Immigration reform: CA GOP members not giving up

House Speaker John Boehner slammed the door on comprehensive immigration reform this week, saying House action on the bill already passed by the Senate is “not going to happen.” That's not stopping a pair of California Republicans from lobbying fellow GOP members on the issue.
Speaker Boehner repeated his stance that the House GOP would work on a "common sense, step-by-step" approach to immigration reform. He said he had "no intention of ever going" to a conference committee to reconcile whatever measures the House passes with the 1,300-page Senate bill.
Instead, Boehner said the House GOP would work on " a set of principles" that will help "guide" the GOP as it deals with the issue. He did not mention the piecemeal immigration bills put forth by House Republicans.
That hasn’t discouraged Central Valley GOP members Jeff Denham and David Valadao.
Both Congressmen are in heavily Latino districts.
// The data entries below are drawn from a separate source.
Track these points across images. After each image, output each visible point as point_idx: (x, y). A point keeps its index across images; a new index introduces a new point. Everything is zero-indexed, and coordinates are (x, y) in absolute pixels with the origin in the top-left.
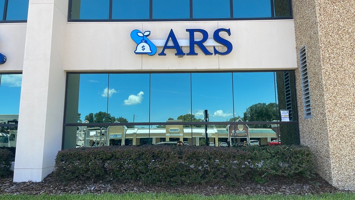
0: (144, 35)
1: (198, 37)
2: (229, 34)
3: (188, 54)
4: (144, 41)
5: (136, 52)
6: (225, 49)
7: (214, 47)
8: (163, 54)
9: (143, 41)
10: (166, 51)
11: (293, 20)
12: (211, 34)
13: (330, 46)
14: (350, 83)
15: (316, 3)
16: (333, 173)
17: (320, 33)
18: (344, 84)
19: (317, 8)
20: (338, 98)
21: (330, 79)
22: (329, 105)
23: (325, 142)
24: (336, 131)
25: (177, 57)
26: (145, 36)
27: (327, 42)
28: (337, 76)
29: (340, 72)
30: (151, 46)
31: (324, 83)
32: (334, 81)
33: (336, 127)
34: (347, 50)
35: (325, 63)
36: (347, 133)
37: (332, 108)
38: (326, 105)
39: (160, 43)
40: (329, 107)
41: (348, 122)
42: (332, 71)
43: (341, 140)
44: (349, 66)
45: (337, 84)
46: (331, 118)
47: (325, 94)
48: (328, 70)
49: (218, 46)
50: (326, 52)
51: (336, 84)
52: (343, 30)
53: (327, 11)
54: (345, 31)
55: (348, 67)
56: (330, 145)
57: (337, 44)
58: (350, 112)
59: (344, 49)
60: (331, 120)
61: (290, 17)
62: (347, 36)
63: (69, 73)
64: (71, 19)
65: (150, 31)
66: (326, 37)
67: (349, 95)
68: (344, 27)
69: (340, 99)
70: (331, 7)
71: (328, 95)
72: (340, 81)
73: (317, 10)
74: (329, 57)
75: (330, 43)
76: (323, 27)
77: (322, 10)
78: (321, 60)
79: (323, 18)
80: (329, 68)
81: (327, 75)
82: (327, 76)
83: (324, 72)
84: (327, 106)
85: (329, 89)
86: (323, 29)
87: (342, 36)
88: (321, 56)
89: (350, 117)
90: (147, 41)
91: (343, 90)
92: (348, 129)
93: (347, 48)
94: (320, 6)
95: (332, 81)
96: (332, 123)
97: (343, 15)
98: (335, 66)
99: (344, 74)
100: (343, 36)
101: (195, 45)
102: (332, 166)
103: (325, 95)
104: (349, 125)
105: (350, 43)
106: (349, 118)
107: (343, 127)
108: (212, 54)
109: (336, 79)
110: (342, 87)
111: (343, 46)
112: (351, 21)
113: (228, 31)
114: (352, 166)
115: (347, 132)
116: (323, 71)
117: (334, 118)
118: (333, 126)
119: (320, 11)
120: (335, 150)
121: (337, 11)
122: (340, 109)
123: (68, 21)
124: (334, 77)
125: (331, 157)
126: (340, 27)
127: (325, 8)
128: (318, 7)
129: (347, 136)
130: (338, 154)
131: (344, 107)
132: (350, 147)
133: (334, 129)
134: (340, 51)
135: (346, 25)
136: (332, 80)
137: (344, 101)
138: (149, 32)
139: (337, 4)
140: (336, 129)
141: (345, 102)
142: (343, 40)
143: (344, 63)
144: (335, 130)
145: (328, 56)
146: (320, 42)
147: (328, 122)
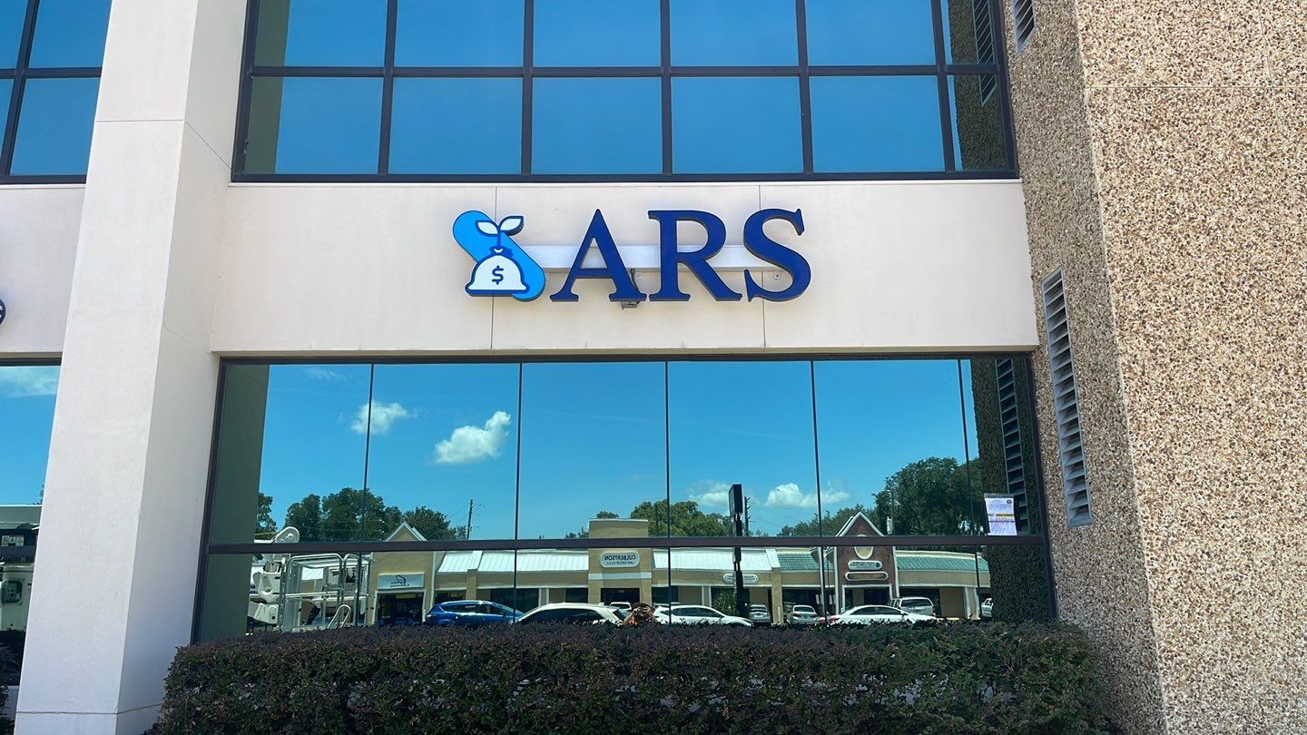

Both are co-sponsors of the Democrats' immigration bill, which is based on the Senate bill that passed the Judiciary Committee and includes the House version of a border security provision. In fact, Denham and Valadao are two of the three GOP members who back HR-15
Denham said he has convinced three more Republicans to back HR-15. The challenge, he says, is that health care, the fiscal crisis and a farm bill have taken precedence on Capitol Hill. He says any issue that does not have an exact timeline always gets moved. "Immigration is one of those issues," he said. "That’s one of the things that makes it difficult."
The duo is "whipping" the House floor, talking to members during votes, pushing HR-15. But Valadao said that's a "tough jump" for many members. So the pair is also pushing a letter to Speaker Boehner, urging him to take  up immigration reform. Valadao said he tries not to pressure people on any specific piece of language, urging a debate on the floor and the opportunity to vote. "Fix what they don’t like about each bill as it comes, but go through the legislative process."
On Friday, the head of the campaign arm of the GOP – the National Republican Congressional Committee – said it was his "guess" that the immigration debate would happen “later next year." Next year, of course, is an election year and immigration is one of those hot button issues politicos like to avoid.
Congressman Greg Walden of Oregon, chairman of the NRCC, dismissed the notion that immigration can't be tackled in an election year. He told a breakfast gathering of reporters that most members have already staked out positions on immigration "and what they can and cannot support going into it."
NRCC spokesman Daniel Scarpinato gave a preview of how the debate is likely to play out in one word: "Obamacare." Scarpinato says the Affordable Care Act is a cautionary tale, "kind of a warning signal of what happens when you don't have a lot of transparency, when people haven't read everything that's in the bill."